Mendelson - Mendelson

Sur Tout refaire, tiré de l’album Seuls au Sommet, Pascal Bouaziz chantait il y a dix ans : «Le noir c’est plus gai / Le noir c’est plus joli / Le noir empêche de voir le monde / Le monde que la lumière salit». Si l’on s’en tient à cette considération, alors Mendelson serait le plus "joli" album du monde. Car des trois disques qui le composent coule l’encre noire du côté obscur de l’existence humaine. Dès le premier titre, La Force quotidienne du Mal nous étreint et le groupe nous emmène toujours plus loin dans un voyage au cœur des ténèbres. A ceci près qu’ici les ténèbres n’empêchent aucunement de voir le monde, mais projettent sur lui un éblouissant soleil noir qui le révèle pour ce qu’il est.

Loin de «tout refaire», Bouaziz et Mendelson, obsédés par l’idée de ne pas se répéter, ont tout défait, tout cassé : les formats, les genres, la notion même de chanson dont il ne reste que l’échafaudage vacillant.

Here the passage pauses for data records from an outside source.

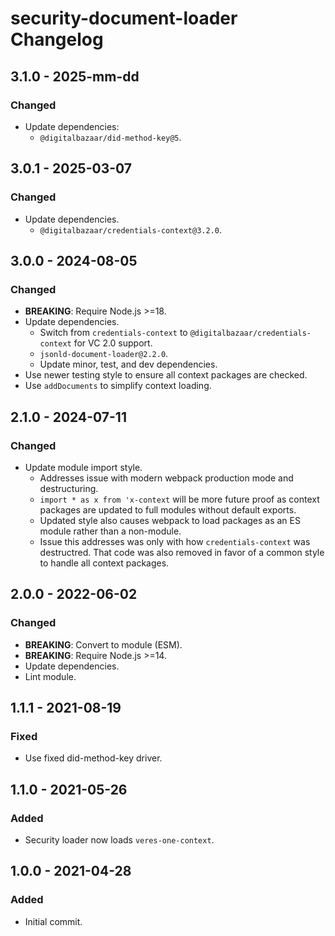 # security-document-loader Changelog

## 3.1.0 - 2025-mm-dd

### Changed
- Update dependencies:
  - `@digitalbazaar/did-method-key@5`.

## 3.0.1 - 2025-03-07

### Changed
- Update dependencies.
  - `@digitalbazaar/credentials-context@3.2.0`.

## 3.0.0 - 2024-08-05

### Changed
- **BREAKING**: Require Node.js >=18.
- Update dependencies.
  - Switch from `credentials-context` to `@digitalbazaar/credentials-context`
    for VC 2.0 support.
  - `jsonld-document-loader@2.2.0`.
  - Update minor, test, and dev dependencies.
- Use newer testing style to ensure all context packages are checked.
- Use `addDocuments` to simplify context loading.

## 2.1.0 - 2024-07-11

### Changed
- Update module import style.
  - Addresses issue with modern webpack production mode and destructuring.
  - `import * as x from 'x-context` will be more future proof as context
    packages are updated to full modules without default exports.
  - Updated style also causes webpack to load packages as an ES module rather
    than a non-module.
  - Issue this addresses was only with how `credentials-context` was
    destructred. That code was also removed in favor of a common style to
    handle all context packages.

## 2.0.0 - 2022-06-02

### Changed
- **BREAKING**: Convert to module (ESM).
- **BREAKING**: Require Node.js >=14.
- Update dependencies.
- Lint module.

## 1.1.1 - 2021-08-19

### Fixed
- Use fixed did-method-key driver.

## 1.1.0 - 2021-05-26

### Added
- Security loader now loads `veres-one-context`.

## 1.0.0 - 2021-04-28

### Added
- Initial commit.
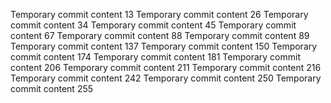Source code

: Temporary commit content 13
Temporary commit content 26
Temporary commit content 34
Temporary commit content 45
Temporary commit content 67
Temporary commit content 88
Temporary commit content 89
Temporary commit content 137
Temporary commit content 150
Temporary commit content 174
Temporary commit content 181
Temporary commit content 206
Temporary commit content 211
Temporary commit content 216
Temporary commit content 242
Temporary commit content 250
Temporary commit content 255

Ils ont brûlé la terre pour fouler la cendre d’un prodigieux post-rock littéraire, quadrature du cercle d'un groupe qui semble arrivé au bout de La Route. Et comme du roman de McCarthy, on aimerait pouvoir dire que Mendelson est post-apocalyptique – c’est l’effet qui en ressort.

Mais il n’est que l’émétique, car étouffant, thésaurus d’un présent bien réel qu’on vit et qu’on ne saurait voir – entre cauchemar social (celui, terrible, de Ville Nouvelle), résignation antalgique (Il n’y a pas d’autre rêve, "tube" de l’album) et exorcisme trompe-la-mort (Le Jour où) – mais qu’il faudrait dire pour mieux respirer. Et Bouaziz de réinventer une manière de dire ses choses "péréciennes" : comme décuplée, sa propension au vertige textuel aspire comme un trou noir, jette des pavés dans la merde, éradique les mélodies – un, deux, trois accords, pas plus, écorchés, lancinants, grondants –, laisse le chant hors-champ, hors-sujet. Joue du silence comme de la seconde qui précède, ou suit, la catastrophe.

Du silence on dit que celui d’après Mozart est encore du Mozart. Un jour c’est sûr, on dira la même chose des silences de Mendelson. Parce que comme le noir, chez Mendelson, le silence aussi est éclairant.